- Work item:
Look through the lines below and copy each one that includes "курса".

- Data shown:

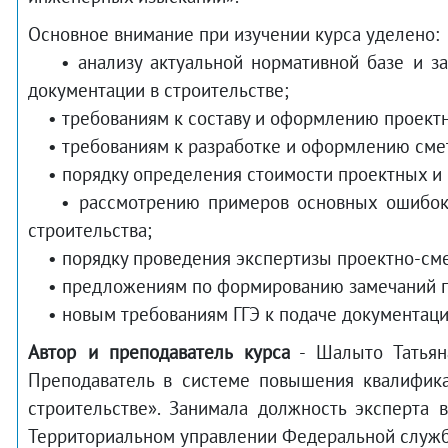
Основное внимание при изучении курса уделено:
• анализу актуальной нормативной базе и зак
документации в строительстве;
• требованиям к составу и оформлению проектн
• требованиям к разработке и оформлению сметн
• порядку определения стоимости проектных и 
• рассмотрению примеров основных ошибок пр
строительства;
• порядку проведения экспертизы проектно-сме
• предложениям по формированию замечаний по 
• новым требованиям ГГЭ к подаче документаци
Автор и преподаватель курса
- Шалыто Татьяна
Преподаватель в системе повышения квалифика
строительстве». Занимала должность эксперта 
Территориальном управлении Федеральной служ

- Solution for this task:
Основное внимание при изучении курса уделено:
Автор и преподаватель курса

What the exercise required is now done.